Strike at Korean factory exposes bankruptcy of new wage system in Calabarzon

Press Release
February 11, 2015

A strike broke out today at a Korean-owned metal factory inside the Cavite Economic Zone, the biggest in the country, due to a dispute over wage increases during collective bargaining negotiations. The militant Partido Manggagawa (PM) explained that the dispute exposes the bankruptcy of the two-tiered wage system being implemented in Calabarzon for the past few years.

“The two-tiered system pioneered in Calabarzon sets a very low floor wage—the new name for the minimum wage—and only productivity-based schemes allow workers to receive above the floor wage. But at Tae Sung and other export zone factories, despite yearly profits, capitalists refuse to share productivity gains to its workers. Thus most Tae Sung workers earn no more than the floor wage despite their company supplying metal parts to big electronics and auto multinationals like American Power Conversion, Honda, Caterpillar, Mitsubishi, Siemens and Deif of Denmark,” argued Wilson Fortaleza, PM national spokesperson.

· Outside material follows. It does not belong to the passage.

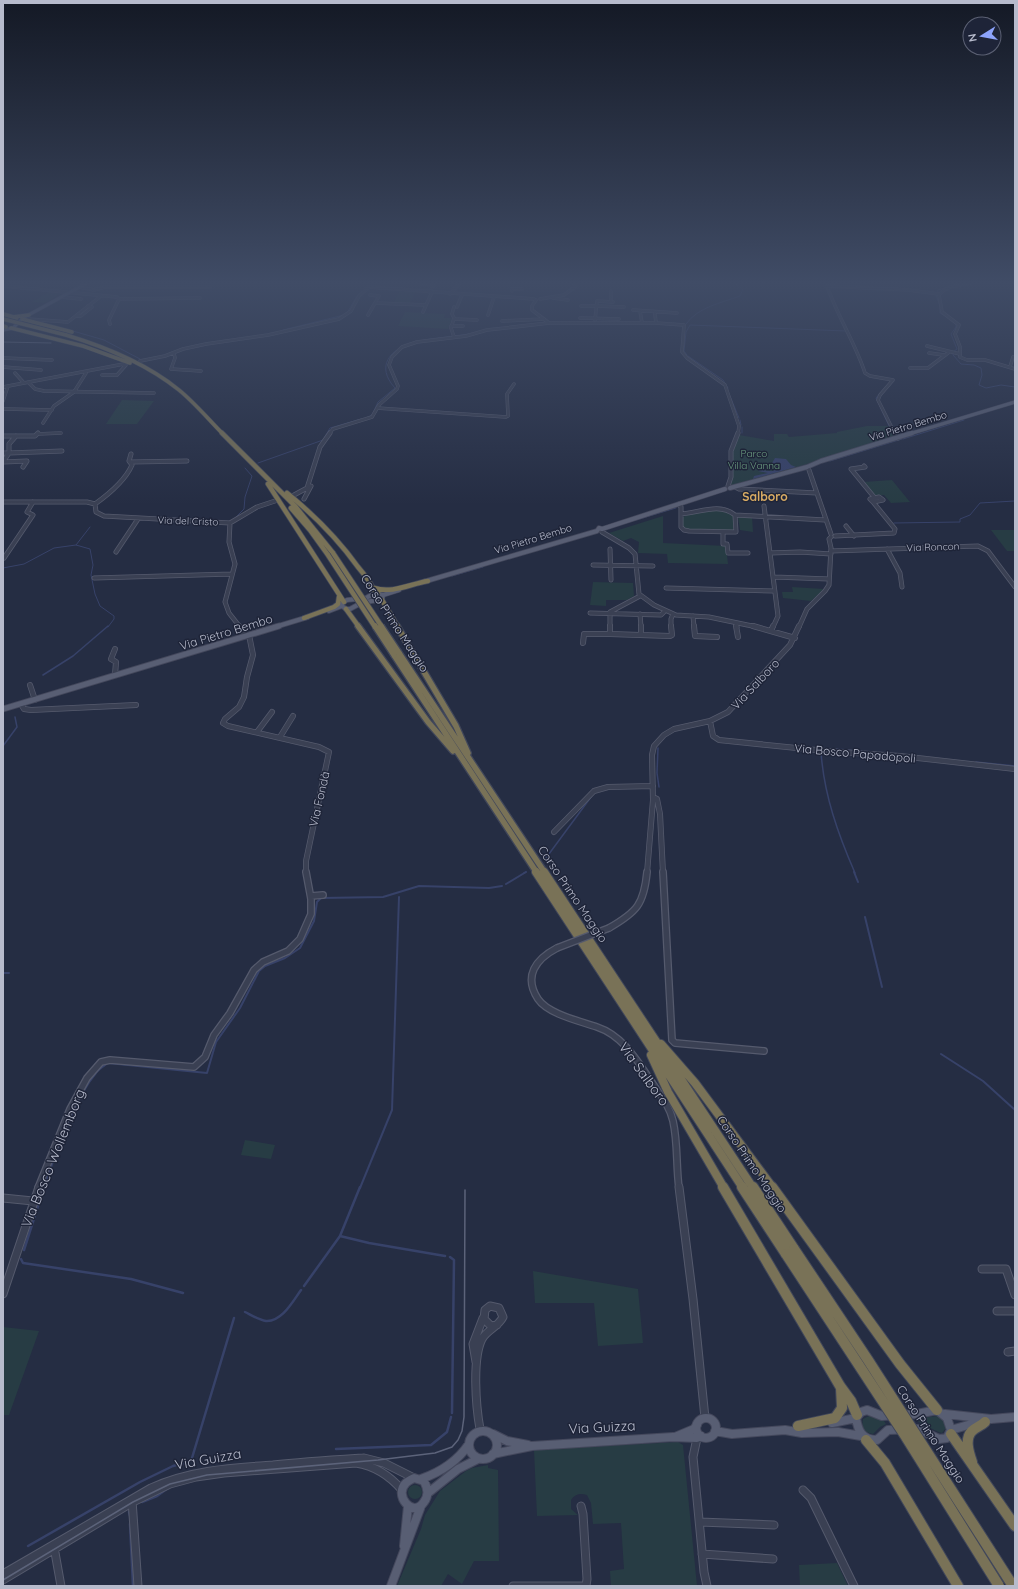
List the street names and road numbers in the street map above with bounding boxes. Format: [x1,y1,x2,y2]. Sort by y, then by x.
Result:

Production at Tae Sung is now paralyzed as all regular workers for the 6:00 a.m. morning shift are now picketing company gates. Tae Sung's human resource manager has talked to the picketing workers and she was told that only a collective bargaining agreement will make them go back to work.

Fortaleza added that “How can a two-tiered wage system work—in which productivity-based pay are dependent on negotiations—when the vast majority of workers are unorganized and the few unionized are disadvantaged by weak enforcement of labor laws and the willing connivance of government officials—from the Labor Department to the local government units—with foreign and local capitalists? No wonder inclusive growth remains elusive and instead inequalities prosper despite the much-vaunted economic growth that is monopolized by big capitalists.”

The Tae Sung Employees Association, the union at the Korean factory, alleges that the company has been engaged in bad faith bargaining for the past seven months of negotiations. The union has reduced its wage demand from P100 each year for three years to P25 in a bid to reach an agreement but the Tae Sung management has barely moved from insisting on no increases to offering merely P5 each year for three years. Aside from wages, almost all provisions in the union contract proposal have been rejected by Tae Sung. Since 2011, Tae Sung has been earning annually more than USD 10 million, according to the union.


Aside from being hardline in negotiations, the union claims that Tae Sung is attempting to weaken the union by firing eight union members, including one union officer, and suspending others including the union president and vice president.